The Nutcracker – an age old holiday tradition. The classic ballet by Tchaikovsky that tells the story of a girl, her Nutcracker, and the epic dream that takes her from a rat fight under the Christmas tree to a feast of dances in the forest of the sugar plum fairy. Many years ago I saw the San Francisco Ballet perform the Nutcracker on my best friends 30th birthday and I was dying to see it again. My daughter started dance a year ago, and loves it. More importantly she sat entranced at her own recital, watching all the older dancers on stage. Would she sit through a professional show?
At four and a half, I was worried that my daughter might be too young. However, when my best friend said she wanted to get my daughter and I tickets as a Christmas present, I decided to give it a shot. Most blogs advised that if a child could sit through a 2 hour movie, with some preparation, they could sit through the Nutcracker. I thanked my best friend, worked out a date, and planned the day. We talked through the story of the Nutcracker, and even watched some YouTube videos of the story and music to help familiarize her with the story.
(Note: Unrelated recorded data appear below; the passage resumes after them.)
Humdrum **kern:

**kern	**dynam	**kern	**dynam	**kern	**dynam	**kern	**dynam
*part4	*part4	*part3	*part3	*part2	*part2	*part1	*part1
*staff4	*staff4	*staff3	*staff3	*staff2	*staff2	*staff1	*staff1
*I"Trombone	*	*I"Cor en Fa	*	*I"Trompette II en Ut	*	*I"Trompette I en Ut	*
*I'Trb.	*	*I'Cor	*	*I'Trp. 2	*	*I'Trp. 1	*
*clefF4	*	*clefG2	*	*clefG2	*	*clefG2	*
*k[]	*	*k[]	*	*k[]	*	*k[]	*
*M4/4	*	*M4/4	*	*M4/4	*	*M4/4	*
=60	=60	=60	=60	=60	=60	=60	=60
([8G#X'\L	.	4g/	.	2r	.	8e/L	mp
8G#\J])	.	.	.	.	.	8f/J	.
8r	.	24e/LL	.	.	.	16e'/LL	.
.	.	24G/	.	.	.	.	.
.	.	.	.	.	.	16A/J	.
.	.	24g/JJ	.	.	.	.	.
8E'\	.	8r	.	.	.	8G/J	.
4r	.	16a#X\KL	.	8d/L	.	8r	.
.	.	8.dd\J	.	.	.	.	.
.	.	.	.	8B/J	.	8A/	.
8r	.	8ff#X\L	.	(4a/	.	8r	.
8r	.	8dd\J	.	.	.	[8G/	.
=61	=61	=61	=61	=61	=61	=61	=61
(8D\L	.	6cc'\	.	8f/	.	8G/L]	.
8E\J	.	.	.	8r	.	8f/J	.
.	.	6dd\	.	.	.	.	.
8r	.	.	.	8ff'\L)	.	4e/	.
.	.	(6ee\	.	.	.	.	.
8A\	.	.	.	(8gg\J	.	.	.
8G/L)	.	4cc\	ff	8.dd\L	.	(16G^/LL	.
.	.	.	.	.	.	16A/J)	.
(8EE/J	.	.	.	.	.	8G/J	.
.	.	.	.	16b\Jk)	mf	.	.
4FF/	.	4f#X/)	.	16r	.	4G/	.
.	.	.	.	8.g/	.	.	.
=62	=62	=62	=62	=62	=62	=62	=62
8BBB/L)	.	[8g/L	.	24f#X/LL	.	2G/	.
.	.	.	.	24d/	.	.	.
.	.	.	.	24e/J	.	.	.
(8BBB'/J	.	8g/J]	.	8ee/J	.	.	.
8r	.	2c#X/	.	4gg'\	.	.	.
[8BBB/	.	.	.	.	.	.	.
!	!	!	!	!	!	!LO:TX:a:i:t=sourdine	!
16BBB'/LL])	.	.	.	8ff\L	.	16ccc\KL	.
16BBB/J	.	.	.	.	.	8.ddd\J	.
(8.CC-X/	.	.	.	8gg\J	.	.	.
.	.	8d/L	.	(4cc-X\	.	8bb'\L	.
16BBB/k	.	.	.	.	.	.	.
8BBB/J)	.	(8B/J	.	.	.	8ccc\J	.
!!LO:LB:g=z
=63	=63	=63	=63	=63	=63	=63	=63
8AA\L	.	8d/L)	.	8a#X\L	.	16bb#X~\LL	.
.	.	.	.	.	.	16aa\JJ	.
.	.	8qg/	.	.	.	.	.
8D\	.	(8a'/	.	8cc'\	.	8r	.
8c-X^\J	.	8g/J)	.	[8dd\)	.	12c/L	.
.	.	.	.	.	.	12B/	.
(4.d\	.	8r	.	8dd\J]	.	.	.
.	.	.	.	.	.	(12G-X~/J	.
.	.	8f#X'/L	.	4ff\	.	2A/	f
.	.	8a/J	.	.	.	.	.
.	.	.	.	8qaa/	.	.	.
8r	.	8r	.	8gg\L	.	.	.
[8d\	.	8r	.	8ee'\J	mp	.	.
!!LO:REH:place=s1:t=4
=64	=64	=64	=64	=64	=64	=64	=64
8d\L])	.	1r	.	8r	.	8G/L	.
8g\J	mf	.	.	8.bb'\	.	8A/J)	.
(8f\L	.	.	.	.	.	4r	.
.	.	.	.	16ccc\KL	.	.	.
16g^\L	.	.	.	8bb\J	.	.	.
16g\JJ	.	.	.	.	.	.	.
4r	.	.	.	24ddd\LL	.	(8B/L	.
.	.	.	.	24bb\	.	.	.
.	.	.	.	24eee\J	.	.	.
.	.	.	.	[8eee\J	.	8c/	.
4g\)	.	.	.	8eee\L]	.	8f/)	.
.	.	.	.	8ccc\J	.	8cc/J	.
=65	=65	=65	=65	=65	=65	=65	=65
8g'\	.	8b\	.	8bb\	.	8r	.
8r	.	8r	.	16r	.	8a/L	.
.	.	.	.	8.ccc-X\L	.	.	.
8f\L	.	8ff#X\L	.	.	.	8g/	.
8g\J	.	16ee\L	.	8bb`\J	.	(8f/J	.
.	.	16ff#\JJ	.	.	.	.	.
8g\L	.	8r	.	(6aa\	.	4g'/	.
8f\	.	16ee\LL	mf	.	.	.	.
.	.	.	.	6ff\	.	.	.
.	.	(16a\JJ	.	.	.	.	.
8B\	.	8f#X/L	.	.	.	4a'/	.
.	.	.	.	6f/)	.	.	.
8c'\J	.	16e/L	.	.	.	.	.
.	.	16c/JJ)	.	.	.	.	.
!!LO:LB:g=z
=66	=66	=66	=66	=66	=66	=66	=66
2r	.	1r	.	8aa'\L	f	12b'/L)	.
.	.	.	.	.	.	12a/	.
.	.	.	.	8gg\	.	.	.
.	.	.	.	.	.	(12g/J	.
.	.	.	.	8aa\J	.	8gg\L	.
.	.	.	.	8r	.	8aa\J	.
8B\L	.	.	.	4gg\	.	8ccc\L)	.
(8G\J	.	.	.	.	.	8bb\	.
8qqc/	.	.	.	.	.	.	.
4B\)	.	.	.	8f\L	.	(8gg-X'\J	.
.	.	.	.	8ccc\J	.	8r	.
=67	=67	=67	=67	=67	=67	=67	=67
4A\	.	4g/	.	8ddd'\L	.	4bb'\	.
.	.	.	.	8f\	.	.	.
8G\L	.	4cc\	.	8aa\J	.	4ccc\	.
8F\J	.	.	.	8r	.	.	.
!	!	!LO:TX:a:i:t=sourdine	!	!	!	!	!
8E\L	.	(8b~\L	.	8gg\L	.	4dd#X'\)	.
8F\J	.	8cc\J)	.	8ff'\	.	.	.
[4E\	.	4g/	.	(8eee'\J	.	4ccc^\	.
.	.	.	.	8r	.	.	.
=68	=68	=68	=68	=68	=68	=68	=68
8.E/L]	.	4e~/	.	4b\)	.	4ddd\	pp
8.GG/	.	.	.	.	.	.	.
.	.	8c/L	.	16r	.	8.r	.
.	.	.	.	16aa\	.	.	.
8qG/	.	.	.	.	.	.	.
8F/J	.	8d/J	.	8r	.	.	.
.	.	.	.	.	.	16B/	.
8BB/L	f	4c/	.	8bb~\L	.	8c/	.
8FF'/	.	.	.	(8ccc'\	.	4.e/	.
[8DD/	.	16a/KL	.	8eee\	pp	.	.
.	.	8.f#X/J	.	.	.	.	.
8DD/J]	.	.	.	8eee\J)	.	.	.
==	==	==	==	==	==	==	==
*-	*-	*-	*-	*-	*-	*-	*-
Finally the big day came. My daughter and I got dressed in our finest to commemorate the occasion, and jumped on the train to San Francisco for lunch and an afternoon of ballet. The San Francisco War Memorial Opera House is a short distance from the Civic Center BART station. Near the area is a plethora of eatery so far all different price points. We walked a few blocks to the Arlequin Café on Hayes street for lunch. While the café had lovely sandwiches and salads I would have liked to try, my daughter wanted the pizza and French fries. It was her day so I complied.
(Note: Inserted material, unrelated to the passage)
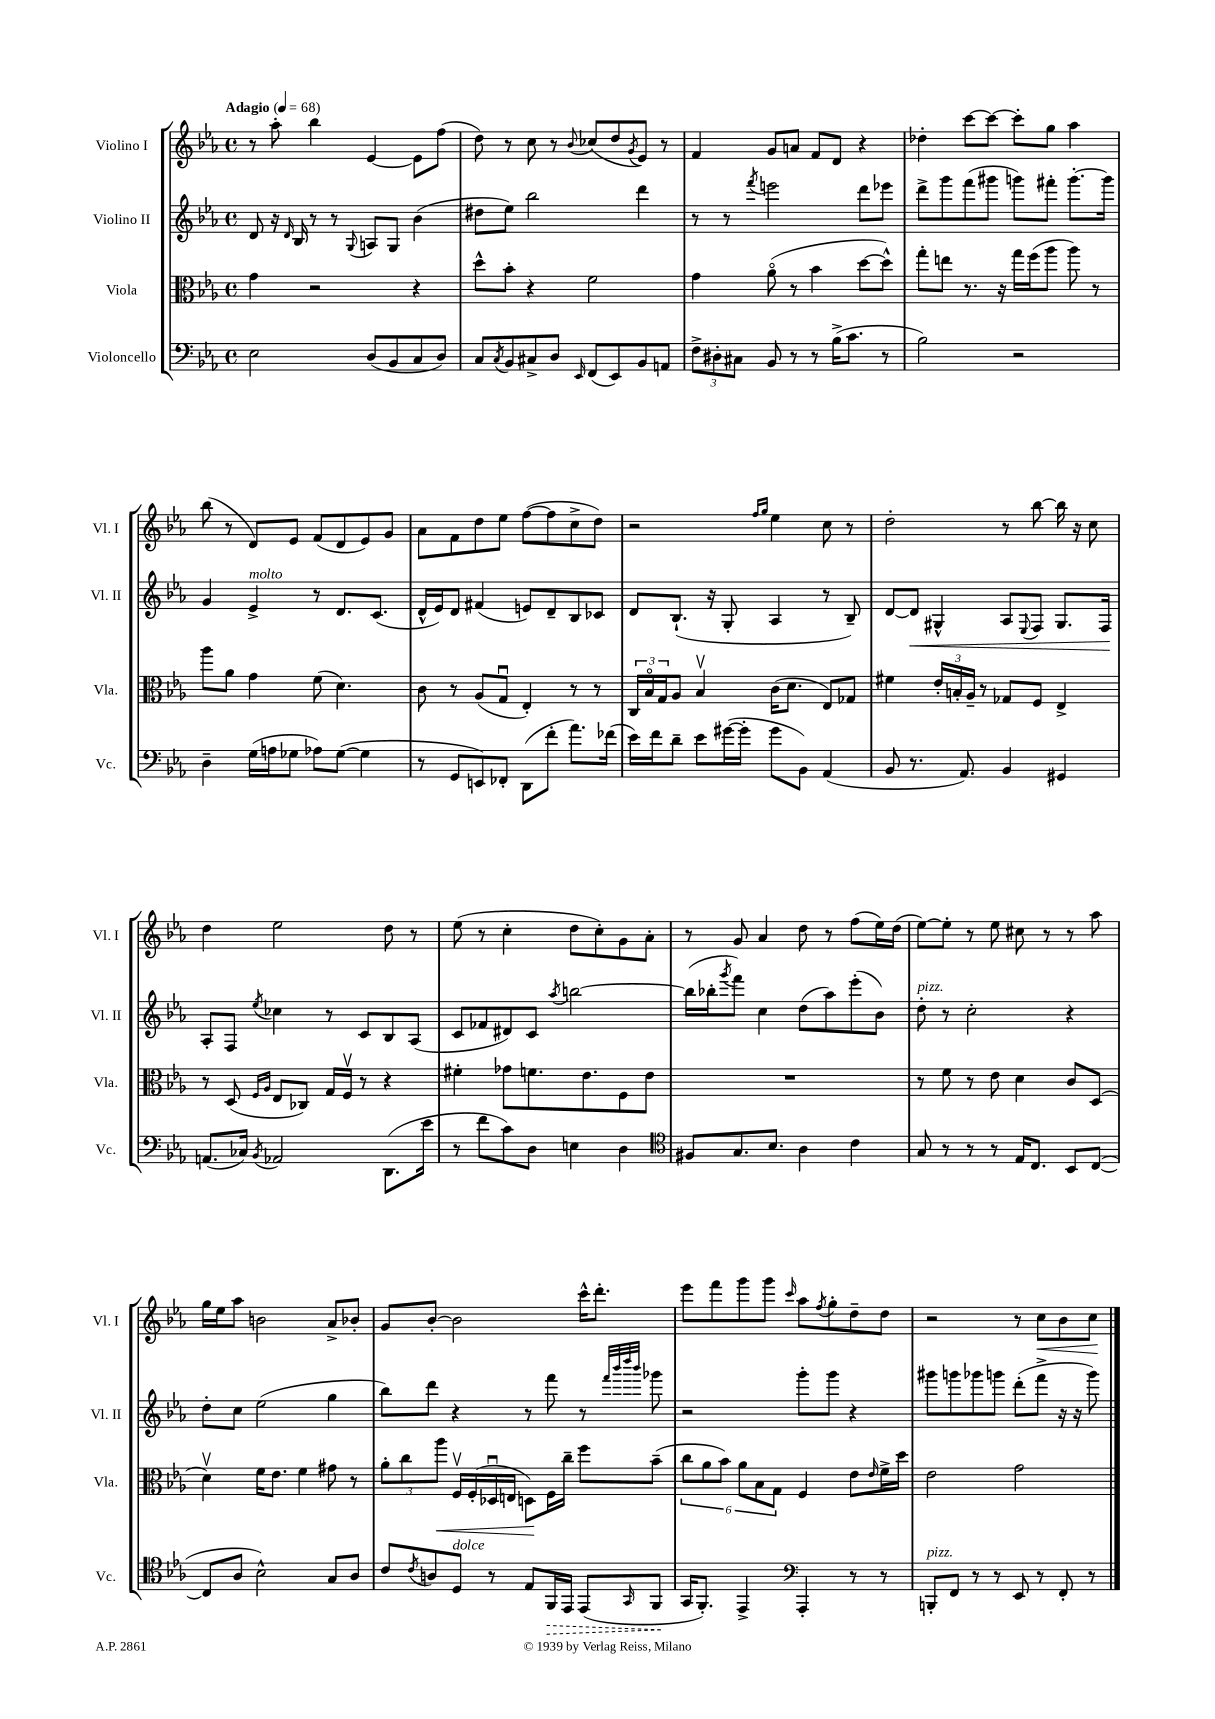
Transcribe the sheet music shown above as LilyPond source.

Afterward, we walked up to the Opera House to head inside. My daughter was memorized right from the onset with all the posters and people taking pictures. Inside she ohhed and ahhed at the marvelous greenery all over the hall, decorated in it’s full holiday splendor. We noticed the sign advertising the extra activities in the theater for the Nutcracker. My budding reader caught on to two words right away “Candy Land”. On the second floor were two extra activities side by side. There was the Selfie Booth, where a volunteer would take a picture of you in front of a Nutcracker poster with props, and CandyLand, a station with various types of candy,. You could buy a carton for $5 and fill it up with whatever candy you wanted. Of course they were right next to each other, and in my daughters mind you couldn’t do one without the other. But, hey I should reward her for knowing how to read Candy Land, right? Once we had our candy and selfies, we headed up to our balcony seats. Just one row from the front, we could see the whole stage and orchestra as they warmed up. My daughter settled into her seat, ate some candy, and was excited for the show to start. As the lights went down, she got very quiet and quickly became laser focused on the stage. Anyone who has seen a professional dance company perform the Nutcracker knows that it’s a delight on the eyes. The dancers float across stage, performing amazing feats of strength with a grace and elegance that mesmerizes all the senses. My daughter was drawn in instantly, and was so focused on the story, I released she was almost falling out of her chair, leaning so far to one side. She was a little short and an adult was sitting in front of her. I took her and sat her on my lap (I can still do that, just barely). She settled back into me, sinking in like dead weight like only a child can do, as she took in the sights in front of her. She gasped at the Rat King, marveled at the snow and corps de ballet, and sighed at the sight of the prince. At intermission, she was dancing in the aisles, humming the music, and delighting all the guests around us.
For the second act, my daughter was excited to see the various different dances from around the world, particularly enjoying the Chinese dragon dance. I will say, the last 20 minutes of the show started to try the little girl’s patience. She started to get wiggly, and I had to draw her into my lap again and pin her down while talking her through what was going on stage to keep her interest (and keep her from disturbing the other viewers). However, for a four and a half, I think she did a great job.
Leaving the show, we walked down the stairs, and landed right in the gift shop. We walked around a little, but didn’t see anything that really drew our attention, so instead we left and went down to the local Starbucks to get a after show treat. Dancing along the streets, Indira hummed the songs from Tchaikovsky and was talking non stop about Clara, the Sugar Plum fairy, and Princess Clara (what my daughter named the Clara that gets her crown and does the dance with the prince. It was her favorite part). She was sure to tell everyone she met on our adventure home how she went to see the ballerinas dance on stage, clearly memorializing the special day in her mind forever.